To celebrate the release of its much-anticipated book Women in the Literary Landscape, the Women’s National Book Association and Pace University hosted a high-energy panel of female writers and publishers to discuss the challenges that women face in the book industry.
The panel, titled “Women in the Literary Landscape: Challenges and Opportunities,” featured Columbia University professor Alice Kessler-Harris, John Jay College and CUNY Graduate Center professor Blanche Wiesen Cook, Pace professor and co-founder of Avidly Sarah Blackwood, and executive director and publisher of Feminist Press Jamia Wilson. Rosalind Reisner, editor and contributing author of Women in the Literary Landscape, moderated the panel.
Women in the Literary Landscape, co-edited by Rosalind Reisner and Valerie Tomaselli, is a history of the WNBA and a celebration of the work that women have performed in the book industry since its inception. Chronicling the stories of women across the industry – including librarians, editors, writers, and publishers — Reisner and Tomaselli explore the history of publishing in the context of the WNBA and the pursuit of women’s rights.
“We wanted to include the full range of women’s experiences in this book,” Reisner said. “We wanted to tell the story of women who paved the way – and continue to pave the way – and to show in what ways the literary landscape has changed.

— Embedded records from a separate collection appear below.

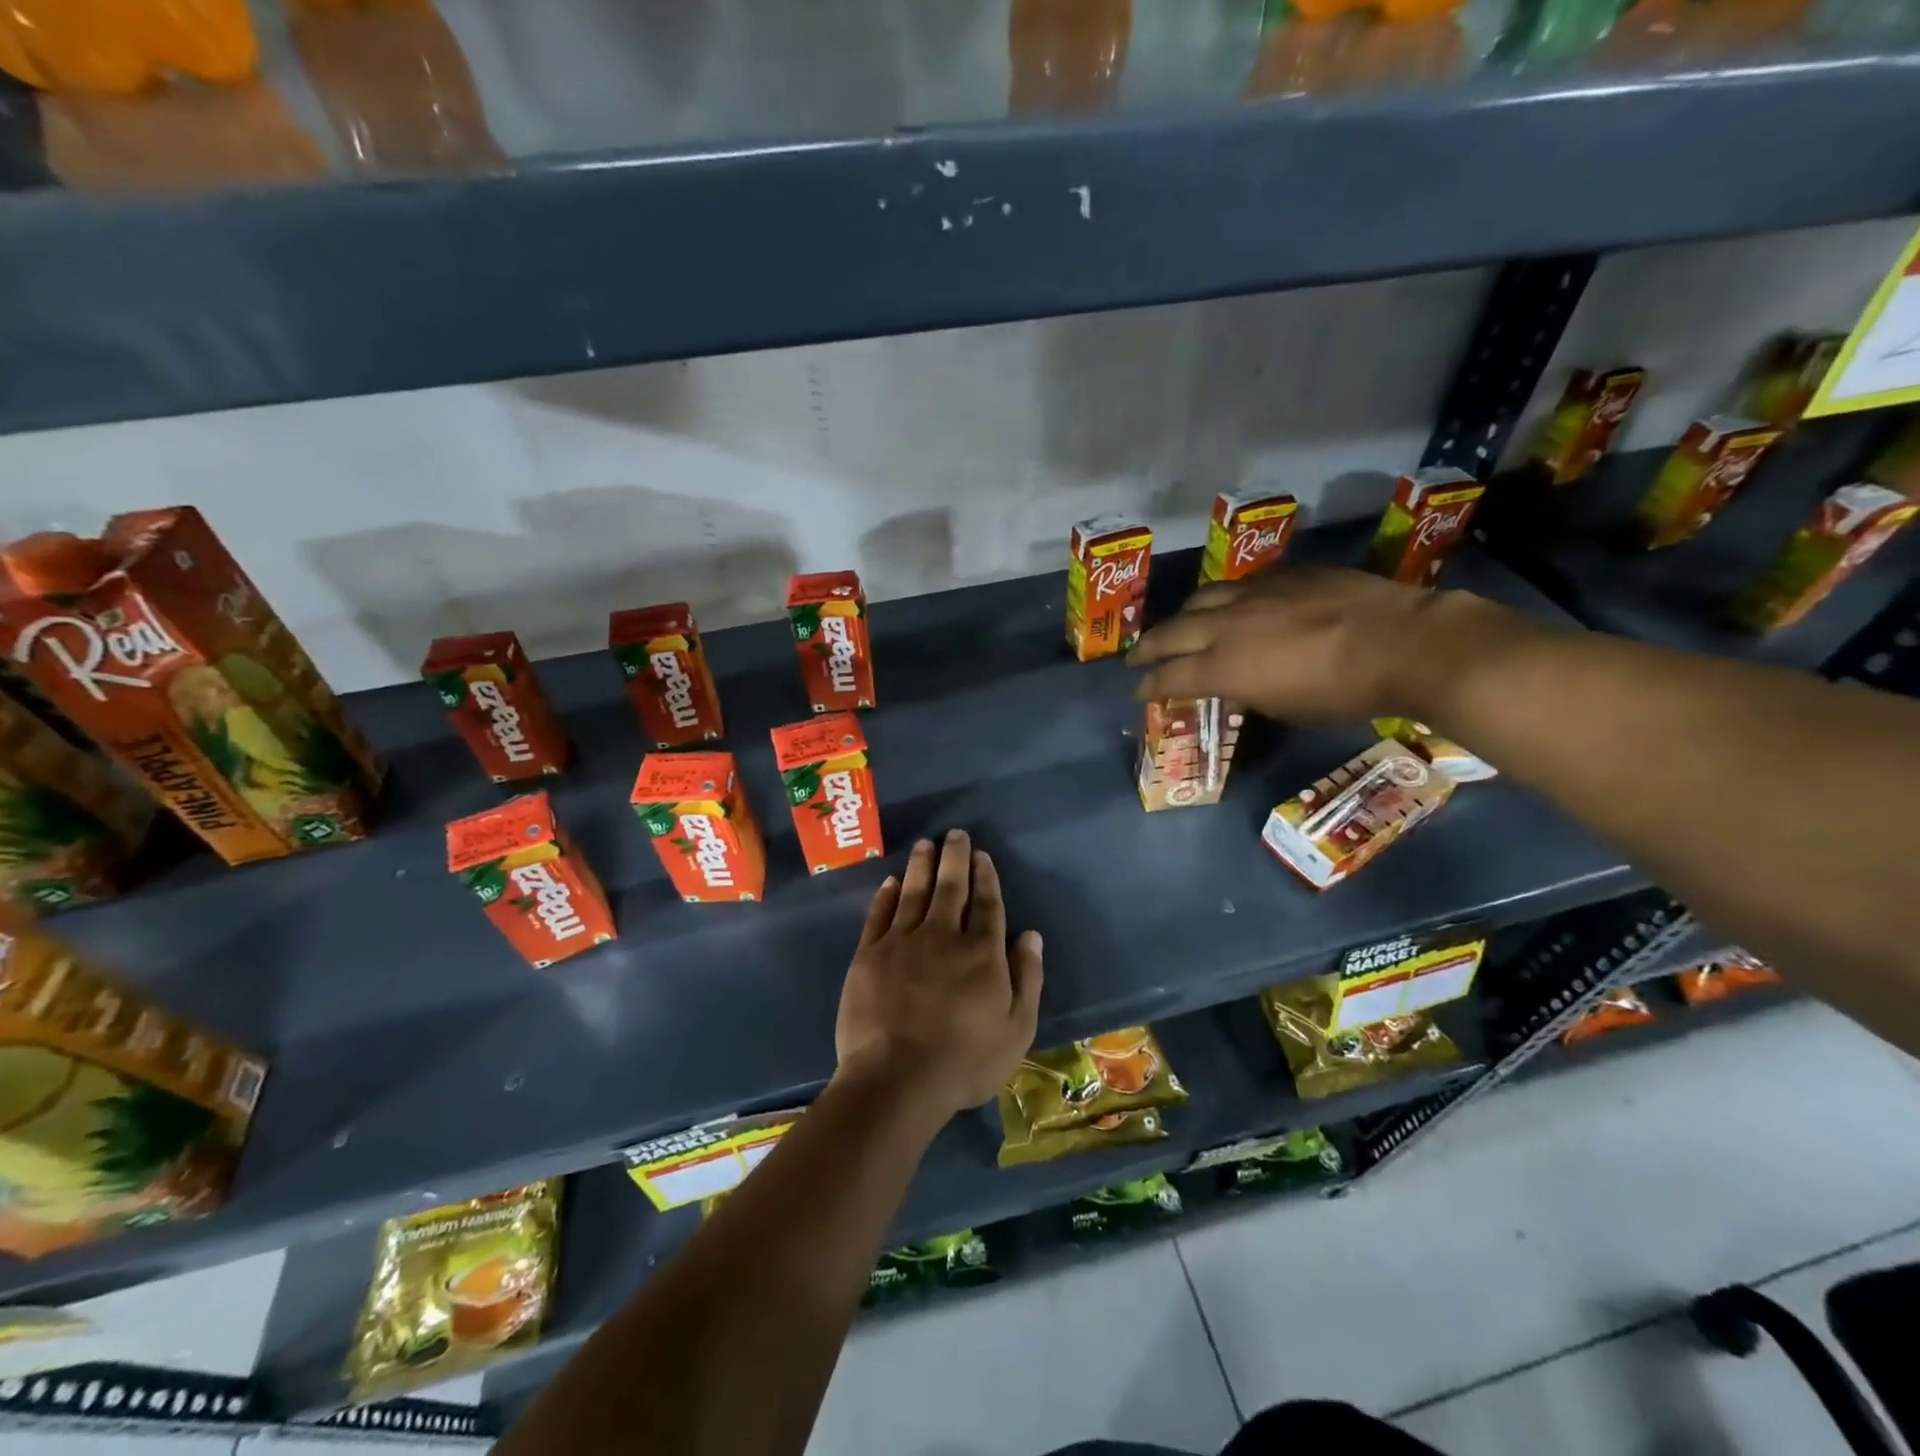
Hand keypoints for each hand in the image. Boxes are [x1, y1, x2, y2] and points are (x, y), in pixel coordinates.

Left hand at [835, 831, 1043, 1122]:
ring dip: (921, 866)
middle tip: (955, 835)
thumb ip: (1026, 978)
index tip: (981, 856)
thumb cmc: (964, 1062)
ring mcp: (902, 942)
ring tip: (925, 844)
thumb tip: (1030, 934)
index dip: (985, 877)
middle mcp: (942, 936)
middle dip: (955, 858)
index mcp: (981, 953)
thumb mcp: (1016, 1030)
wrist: (896, 1080)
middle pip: (951, 888)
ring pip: (914, 892)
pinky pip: (879, 915)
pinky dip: (887, 895)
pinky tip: (892, 881)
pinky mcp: (869, 955)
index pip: (987, 904)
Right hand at [1128, 564, 1528, 724]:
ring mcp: (1254, 593)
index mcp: (1223, 667)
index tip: (1139, 692)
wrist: (1401, 642)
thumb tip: (1232, 684)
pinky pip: (1241, 584)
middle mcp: (1226, 626)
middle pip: (1170, 633)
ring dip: (1183, 617)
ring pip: (1201, 599)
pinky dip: (1226, 600)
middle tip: (1137, 657)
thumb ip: (1246, 691)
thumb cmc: (1342, 693)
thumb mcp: (1284, 707)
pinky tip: (1235, 606)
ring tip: (1180, 626)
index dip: (1149, 687)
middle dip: (1148, 648)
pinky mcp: (1284, 574)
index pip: (1169, 677)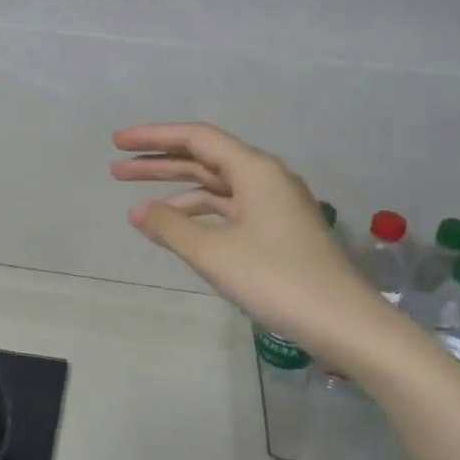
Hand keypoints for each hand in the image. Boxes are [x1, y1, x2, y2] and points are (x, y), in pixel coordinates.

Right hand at [111, 122, 385, 355]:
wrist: (344, 322)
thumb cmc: (275, 279)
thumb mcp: (214, 253)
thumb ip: (171, 227)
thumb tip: (138, 211)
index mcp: (254, 170)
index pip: (196, 138)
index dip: (154, 137)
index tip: (117, 142)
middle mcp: (267, 177)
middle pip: (205, 159)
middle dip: (160, 163)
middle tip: (116, 170)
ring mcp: (276, 204)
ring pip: (218, 187)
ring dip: (179, 191)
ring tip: (140, 204)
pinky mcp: (280, 230)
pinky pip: (231, 209)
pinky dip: (202, 214)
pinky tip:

Or not.”
For Tomaselli, the most surprising revelation of their research was the intimate connection between the founding of the WNBA in 1917 and the women’s suffrage movement. In the book, Tomaselli and Reisner discuss research that places the founders of the WNBA at the 1917 New York State protest marches for women’s suffrage, events that took place three years before the passing of the 19th Amendment.
“Our founders marched in those protests, and that was just weeks before the founding of the WNBA,” Tomaselli said. “It surely enthused them to form an organization to support each other.”
Psychotherapist and playwright Clare Coss attended the panel in support of her friends on the panel Alice Kessler-Harris and Jamia Wilson and her partner Blanche Wiesen Cook. She stated that the challenges of women in the publishing industry are ongoing, a fact demonstrated by the panelists, who are from two different generations and a variety of backgrounds. According to Closs, the WNBA’s new book Women in the Literary Landscape captures the history of the struggle.
“It’s something that we really need,” Closs said. “We don’t think about women getting access to platforms for their ideas. [The book] is an amazing collection of what we’ve been doing since the very beginning in 1917.”
For Reisner and Tomaselli, the goal of the book is to show how integral women have always been to the publishing world and to inspire deeper research into the subject.
“Women really moved the book world forward,” Tomaselli said. “And that’s an undertold story.”